Watching the news today, I saw a story covering a recent compilation of data from the office of national statistics indicating several interesting, and in my opinion worrying facts about people’s lifestyles.
The one I focused on in particular was the rise in the number of children born into families with unmarried parents. I have always been aware that the number is on the rise, but when I realised today that it is well over 40% of all children born in Britain, it was a surprise and a shock to me. This figure seems to go hand in hand with the number of people single between the ages of 25 and 45 being on the rise too.
What this seems to indicate to me, is people are increasingly focusing on careers over family, and there is also a growing lack of commitment for people in relationships. The question I ask is this; if you are deciding you are committed enough to a relationship to bring up a child in a stable environment as a couple, why are you not committed enough to get married? After all married couples still get more legal benefits than non-married couples, which can only be of assistance when brining up a child. This is only the start. What about the impression you make on your child? Do you want your child to end up getting married some day, or do you want them to do as you are doing? Most parents have some dreamy mental image of their year old daughter one day growing up and walking down the isle, it’s almost an instinct. The number of hypocrites is worrying though; do as I say don’t do as I do. Well, in my humble opinion (and it is a humble opinion, I admit I’m not the authority on the matter) its not good enough!
It is at this point that people will start flaming me for dragging down single parents, but this isn’t my gripe at all.
Although these figures take single parents into account, its the ones that are still together and doing well I have issues with! Single parents have many reasons for their situation, sadly many are to do with a lack of commitment and relationship breakdown (I won’t discuss my views on having children in an unstable relationship, it would take all day), but if you are in a loving, family orientated relationship, and you want children, for christs sake get married.

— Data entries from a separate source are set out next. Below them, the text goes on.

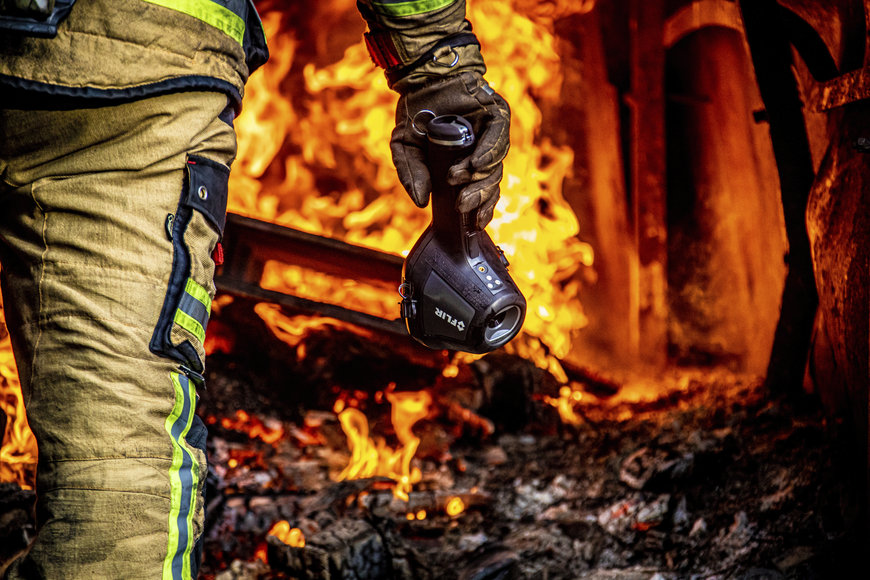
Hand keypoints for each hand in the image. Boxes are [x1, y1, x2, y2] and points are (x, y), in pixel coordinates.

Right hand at [391, 71, 509, 228]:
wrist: (422, 78)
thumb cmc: (417, 112)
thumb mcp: (405, 147)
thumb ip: (410, 174)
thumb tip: (420, 202)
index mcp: (467, 163)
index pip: (481, 191)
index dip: (481, 209)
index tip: (473, 224)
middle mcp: (483, 151)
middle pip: (491, 181)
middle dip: (479, 197)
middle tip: (461, 205)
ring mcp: (492, 133)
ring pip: (496, 163)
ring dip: (478, 176)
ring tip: (456, 178)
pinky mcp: (497, 114)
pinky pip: (499, 136)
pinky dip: (489, 151)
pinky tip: (476, 163)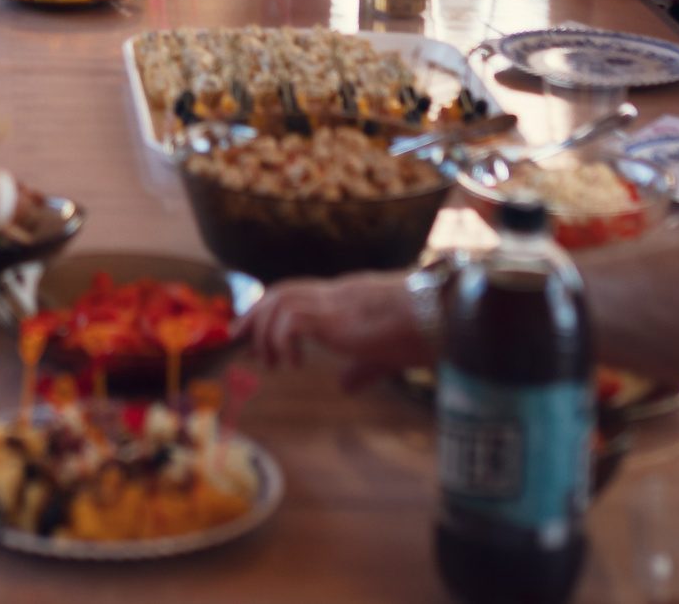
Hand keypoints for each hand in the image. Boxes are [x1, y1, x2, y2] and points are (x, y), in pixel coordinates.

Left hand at [241, 272, 435, 389]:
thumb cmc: (419, 333)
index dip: (268, 310)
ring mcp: (334, 303)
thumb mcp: (383, 356)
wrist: (438, 316)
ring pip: (280, 300)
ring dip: (265, 330)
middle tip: (240, 342)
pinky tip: (293, 363)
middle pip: (280, 292)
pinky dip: (282, 339)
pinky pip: (292, 320)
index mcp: (342, 300)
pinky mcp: (336, 317)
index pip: (295, 294)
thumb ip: (362, 368)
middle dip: (254, 315)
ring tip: (271, 362)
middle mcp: (333, 295)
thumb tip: (346, 384)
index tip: (251, 332)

Marriage is still romantic, valued and respected by society, and something most people who play the dating game secretly aspire to at somepoint in the future. Less we forget; we owe a lot to our upbringings, and you don’t need to look very far to find statistics to show that children born to married parents have a better chance in life as a whole. Also why not reward yourself and your partner? You’ve taken all that time, or had a lot of luck in finding that special someone for you; you had girlfriends / boyfriends at high school, surely the person you are with now and having a child with is worth more to you than that?